Kaurismaki sicuramente è il principale riferimento artistico della coppia Dominique Abel e Fiona Gordon dei quali ricordiamo l’ottimo “Parigi a piedi nudi“.
Presentato in anteprima a Rendez-vous, il festival dedicato al Cinema francese esce “I misteri del Bar Étoile“.
L’ex attivista Boris lavora in incognito come barista all’Étoile Filante. Ma una delle sue vittime lo identifica e reclama vendetta. La comparsa di un sosia, il solitario Dom sembra fornire a Boris, alla sua ingegnosa compagna Kayoko e al loro fedele amico Tim un perfetto piano di fuga. Non hanno calcolato però la ex moglie di Dom, una sospettosa detective che si mette sulle loro tracce.
Sempre ovviamente con Fiona Gordon, Dominique Abel e poi Bruno Romy e Kaori Ito.
Sentiamo la recensione di Ugo Besson che ha visto in anteprima questo film:
“A Bruxelles, nel bar Ètoile troviamo il barista Boris, l’intraprendente proprietaria Kyoko (Kaori Ito), vestita di rosso, e l’amico buttafuori Tim (Philippe Martz). Entra un uomo, Georges, che cerca di uccidere Boris con una pistola, ma non ci riesce e fugge. Scopriamo che Boris ha un passato di militanza di estrema sinistra in cui ha compiuto attentati terroristici in Belgio, in uno dei quali è stato gravemente ferito Georges, che ora vuole vendicarsi. Scampato l’immediato pericolo, i tre pensano ad un piano per proteggere Boris, poi incontrano Dom, un uomo molto somigliante a Boris e decidono di fare una sostituzione di persona, portando Dom al bar ed esponendo così lui al pericolo, al posto di Boris. Si crea un intreccio un po’ thriller anche per l’intervento della ex moglie di Dom, che fa l’investigatrice privata.

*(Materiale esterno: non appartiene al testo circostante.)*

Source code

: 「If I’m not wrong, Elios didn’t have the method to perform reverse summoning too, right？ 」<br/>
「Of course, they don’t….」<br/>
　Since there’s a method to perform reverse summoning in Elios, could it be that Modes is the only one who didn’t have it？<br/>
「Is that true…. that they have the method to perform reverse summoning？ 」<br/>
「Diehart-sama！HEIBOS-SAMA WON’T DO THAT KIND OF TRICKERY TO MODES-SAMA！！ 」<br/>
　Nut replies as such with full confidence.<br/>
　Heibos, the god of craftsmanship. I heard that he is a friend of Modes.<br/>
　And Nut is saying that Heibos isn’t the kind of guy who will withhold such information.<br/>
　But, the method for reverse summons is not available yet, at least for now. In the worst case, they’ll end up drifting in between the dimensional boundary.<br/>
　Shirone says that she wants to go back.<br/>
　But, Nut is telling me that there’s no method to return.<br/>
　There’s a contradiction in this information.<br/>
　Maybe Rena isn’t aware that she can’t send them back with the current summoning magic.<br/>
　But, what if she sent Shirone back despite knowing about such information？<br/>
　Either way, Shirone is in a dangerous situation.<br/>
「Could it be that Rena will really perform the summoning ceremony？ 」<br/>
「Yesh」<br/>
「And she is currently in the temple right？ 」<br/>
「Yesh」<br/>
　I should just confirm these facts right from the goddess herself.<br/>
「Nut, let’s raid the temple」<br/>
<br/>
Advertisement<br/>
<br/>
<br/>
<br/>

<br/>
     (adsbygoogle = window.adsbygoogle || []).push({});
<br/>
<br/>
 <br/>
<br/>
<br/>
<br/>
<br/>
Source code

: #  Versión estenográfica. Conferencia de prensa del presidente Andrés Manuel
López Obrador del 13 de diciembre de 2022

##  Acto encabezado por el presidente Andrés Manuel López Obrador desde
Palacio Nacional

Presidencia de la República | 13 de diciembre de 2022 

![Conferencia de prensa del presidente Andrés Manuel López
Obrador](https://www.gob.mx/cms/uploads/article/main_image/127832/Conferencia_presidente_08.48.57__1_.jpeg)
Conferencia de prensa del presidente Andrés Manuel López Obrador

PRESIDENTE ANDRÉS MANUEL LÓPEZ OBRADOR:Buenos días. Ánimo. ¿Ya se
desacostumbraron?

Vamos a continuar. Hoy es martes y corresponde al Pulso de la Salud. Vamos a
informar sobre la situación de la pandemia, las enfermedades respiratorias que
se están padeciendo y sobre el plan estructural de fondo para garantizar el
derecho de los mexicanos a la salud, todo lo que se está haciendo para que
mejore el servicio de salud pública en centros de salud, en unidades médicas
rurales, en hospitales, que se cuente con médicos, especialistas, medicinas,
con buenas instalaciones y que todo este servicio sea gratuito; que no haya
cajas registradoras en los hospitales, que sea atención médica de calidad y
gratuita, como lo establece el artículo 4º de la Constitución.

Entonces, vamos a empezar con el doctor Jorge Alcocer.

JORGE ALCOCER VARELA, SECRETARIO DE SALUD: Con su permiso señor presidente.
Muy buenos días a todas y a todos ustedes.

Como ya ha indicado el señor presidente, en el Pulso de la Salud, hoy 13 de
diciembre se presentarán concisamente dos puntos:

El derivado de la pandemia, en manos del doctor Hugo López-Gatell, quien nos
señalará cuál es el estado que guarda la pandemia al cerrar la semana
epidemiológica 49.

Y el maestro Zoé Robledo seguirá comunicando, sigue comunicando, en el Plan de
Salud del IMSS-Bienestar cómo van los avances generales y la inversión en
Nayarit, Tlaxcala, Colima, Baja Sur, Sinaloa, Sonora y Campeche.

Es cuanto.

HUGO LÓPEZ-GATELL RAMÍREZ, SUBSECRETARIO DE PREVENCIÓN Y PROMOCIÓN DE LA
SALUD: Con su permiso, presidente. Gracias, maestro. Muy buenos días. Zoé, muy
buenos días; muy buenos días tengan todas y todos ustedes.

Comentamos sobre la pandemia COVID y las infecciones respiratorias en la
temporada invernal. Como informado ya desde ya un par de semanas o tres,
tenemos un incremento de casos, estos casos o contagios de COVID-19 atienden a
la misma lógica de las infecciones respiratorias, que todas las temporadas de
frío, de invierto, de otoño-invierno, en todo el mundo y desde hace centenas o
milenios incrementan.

Il film si sviluppa con un susseguirsi fantasioso di gag comiche, basate su una comicità fisica, spesso coreografica, che fa pensare a Chaplin o Buster Keaton o Jaques Tati. In alcune scene finali l’aspetto musicale esplode in una specie di danza moderna un po’ surreale mescolata agli avvenimenti che potrebbero diventare drammatici. Gli autori mostrano una grande cura e attenzione nelle inquadrature, le scelte dei colori e dei dettagli, spesso con gusto estetico. Gli attori parlano poco, la recitazione comica si basa soprattutto sulla mimica, il movimento del corpo, la sincronia gestuale dei personaggi in scena.

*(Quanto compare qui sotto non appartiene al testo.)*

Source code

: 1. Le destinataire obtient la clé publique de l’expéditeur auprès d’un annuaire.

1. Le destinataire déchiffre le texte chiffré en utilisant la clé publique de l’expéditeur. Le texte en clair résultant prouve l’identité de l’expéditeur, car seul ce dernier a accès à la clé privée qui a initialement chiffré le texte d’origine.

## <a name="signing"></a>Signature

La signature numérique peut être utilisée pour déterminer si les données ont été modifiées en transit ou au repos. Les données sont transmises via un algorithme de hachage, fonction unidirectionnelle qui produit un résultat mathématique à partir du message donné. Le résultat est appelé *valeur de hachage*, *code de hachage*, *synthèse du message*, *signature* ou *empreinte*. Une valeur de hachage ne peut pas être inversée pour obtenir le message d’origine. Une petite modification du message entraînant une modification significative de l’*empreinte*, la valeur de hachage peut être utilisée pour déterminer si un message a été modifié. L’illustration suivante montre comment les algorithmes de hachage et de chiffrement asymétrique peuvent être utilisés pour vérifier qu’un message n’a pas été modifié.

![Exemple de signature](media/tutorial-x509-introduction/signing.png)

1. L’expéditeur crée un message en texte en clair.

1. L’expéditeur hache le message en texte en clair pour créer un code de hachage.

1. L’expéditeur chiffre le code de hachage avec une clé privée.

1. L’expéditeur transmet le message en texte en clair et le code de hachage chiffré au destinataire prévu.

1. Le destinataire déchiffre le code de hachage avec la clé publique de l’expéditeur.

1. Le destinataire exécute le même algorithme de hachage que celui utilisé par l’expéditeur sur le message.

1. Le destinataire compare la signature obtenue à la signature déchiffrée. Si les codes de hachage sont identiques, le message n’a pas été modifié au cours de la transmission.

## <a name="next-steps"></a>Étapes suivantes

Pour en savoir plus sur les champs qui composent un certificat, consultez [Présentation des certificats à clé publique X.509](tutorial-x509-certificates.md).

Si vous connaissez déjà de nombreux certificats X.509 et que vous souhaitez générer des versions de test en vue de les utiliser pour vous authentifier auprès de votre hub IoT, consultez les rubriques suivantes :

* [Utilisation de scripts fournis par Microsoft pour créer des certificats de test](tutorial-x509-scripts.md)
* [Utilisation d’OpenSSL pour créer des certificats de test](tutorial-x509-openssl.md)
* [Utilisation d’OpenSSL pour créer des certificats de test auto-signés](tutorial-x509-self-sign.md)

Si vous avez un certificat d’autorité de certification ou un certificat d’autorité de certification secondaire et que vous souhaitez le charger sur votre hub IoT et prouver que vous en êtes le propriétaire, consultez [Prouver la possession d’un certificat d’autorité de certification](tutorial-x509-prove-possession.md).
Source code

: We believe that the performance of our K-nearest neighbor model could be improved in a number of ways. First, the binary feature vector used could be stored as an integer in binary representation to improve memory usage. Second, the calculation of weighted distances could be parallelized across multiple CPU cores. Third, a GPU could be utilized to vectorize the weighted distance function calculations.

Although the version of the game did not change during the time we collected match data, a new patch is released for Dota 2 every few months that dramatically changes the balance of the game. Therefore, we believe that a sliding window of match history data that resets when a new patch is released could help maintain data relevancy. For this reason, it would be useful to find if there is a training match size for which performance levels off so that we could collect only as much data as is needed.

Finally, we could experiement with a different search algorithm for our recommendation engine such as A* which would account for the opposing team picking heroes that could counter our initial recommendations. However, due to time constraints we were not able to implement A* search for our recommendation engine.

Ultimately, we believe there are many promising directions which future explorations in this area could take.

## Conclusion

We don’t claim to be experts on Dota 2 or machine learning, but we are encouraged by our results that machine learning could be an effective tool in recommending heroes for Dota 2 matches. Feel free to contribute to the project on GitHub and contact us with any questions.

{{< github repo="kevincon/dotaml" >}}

L’espediente del sosia moltiplica felicemente le occasioni comiche e gli equivoci, e fa venire in mente il film “Johnny Stecchino” di Benigni.
Sullo sfondo si pongono temi importanti come il terrorismo e la lotta armata di decenni fa e la crisi sociale attuale, con le manifestazioni per la sanità pubblica in difficoltà e carenza di risorse, ma questi temi sono solo sfiorati e annegano nella prevalenza dell’espressione comica. Nell’intreccio delle vicende personali emergono i problemi dell’elaborazione del lutto e della crisi sentimentale ma anche questi non intaccano il registro comico. Come hanno detto gli autori nella discussione dopo la proiezione, il loro stile espressivo è soprattutto quello dei clown.
Si sono posti il problema di trovare un equilibrio fra l’aspetto clownesco e lo sviluppo della trama della vicenda, il primo tendente a minimizzare i dialoghi, sfiorando scene da film muto. A me sembra che abbiano scelto una soluzione molto squilibrata a favore del comico clownesco.
Il film mostra una grande qualità della presentazione delle gag che sono costruite con grande efficacia e ritmi precisi, anche grazie all’abilità recitativa e fisica degli attori. È invece carente nello sviluppo dell’intreccio narrativo di quello che sarebbe un film giallo, che appare solo come un pretesto per mostrare scene comiche raffinate ed esilaranti.”